Shouldn't this be in the review section of the forum? Lol. Just playing Tony.

I guess this makes me feel better knowing I have two boxes tucked away for a rainy day. Thanks for sharing brotha!


----------



## jdfutureman (Sep 20, 2010)

Starbuck said:


> Shouldn't this be in the review section of the forum? Lol. Just playing Tony.
> 
> I guess this makes me feel better knowing I have two boxes tucked away for a rainy day. Thanks for sharing brotha!


Is there rain in the forecast?:rofl:


----------



## sdlaird (Mar 15, 2011)

Is it safe to assume that a purchase made today would be a 2011 box or would it be better to specify when ordering?


----------



## StogieNinja (Jul 29, 2009)

TonyBrooklyn said:


> I put it up there with the 08 CORO at around 1/2 the price...


Holy crap. Now _that's _an endorsement, ladies and gentlemen!!!


----------



## avitti (Jun 4, 2011)

TonyBrooklyn said:


> I put it up there with the 08 CORO at around 1/2 the price, i ask you gentleman. What are you waiting for pull the trigger!





Aninjaforallseasons said:


> Holy crap. Now _that's _an endorsement, ladies and gentlemen!!!

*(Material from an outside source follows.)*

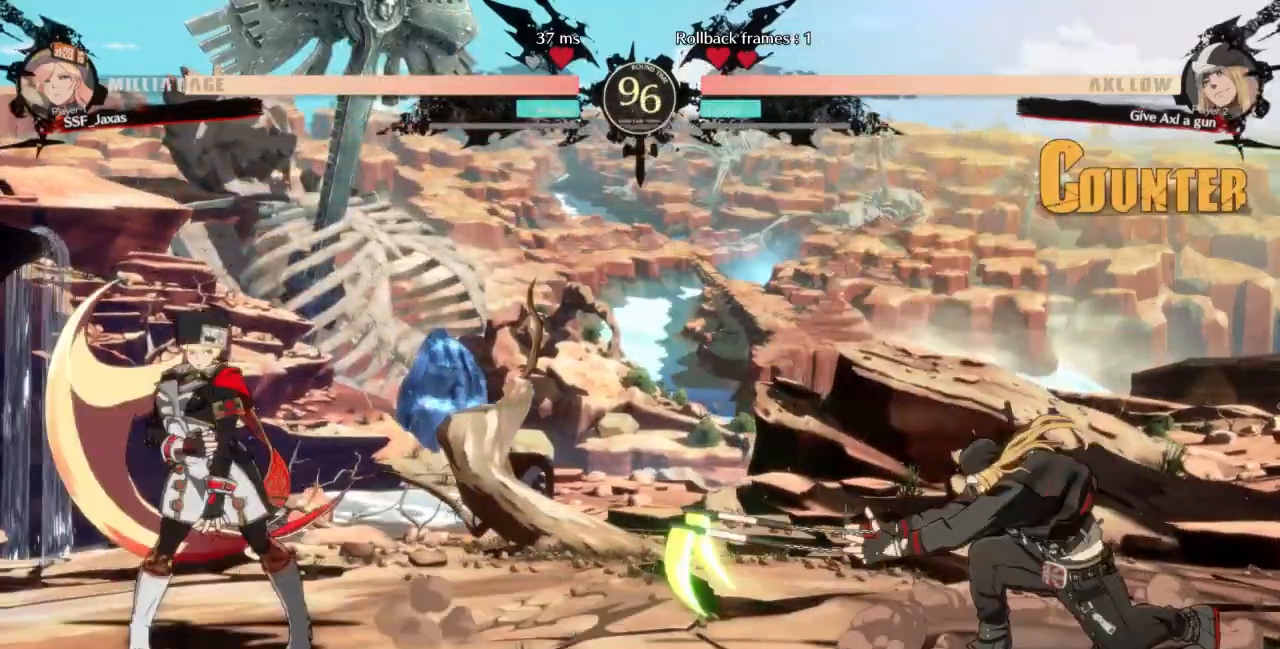
Gameplay with a controller (arcade stick); each line is a JSON object with the inputs held at the frame after it. "events" lists button and stick changes between this image and that frame as [ms after this image, input, new state], when the widget could be followed in between. Not read: L3 R3 SELECT START other_buttons.
{"buttons": ["DPAD_RIGHT"], "events": [[33, "DPAD_RIGHT", "up"], [100, "DPAD_RIGHT", "down"], [167, "DPAD_UP", "down"], [300, "DPAD_UP", "up"]]}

 Like i said earlier i have a box in the air,going to have to buy another when that lands on this endorsement.. Don't think it's possible but either you're being paid to be the pitchman or somehow own stocks for Partagas,Tone.


----------



## aea6574 (Jun 5, 2009)

Will put these down for the first order this year, thanks for the guidance.

Best regards, tony


----------



## Vwluv10338 (Aug 24, 2010)

Luckilly I have half a box. I haven't tried one yet.


----------



## gator_79 (Sep 16, 2009)

The PSD #4 is going to be my next order, the '11's sound delicious. I have a few left from '08 and I need some more anyway. Thanks for the heads up. RG bump coming your way.

I must spread the wealth...Someone bump this BOTL for me.


----------



## usrower321 (Mar 27, 2011)

Just ordered a box Tony. Thanks for the heads up!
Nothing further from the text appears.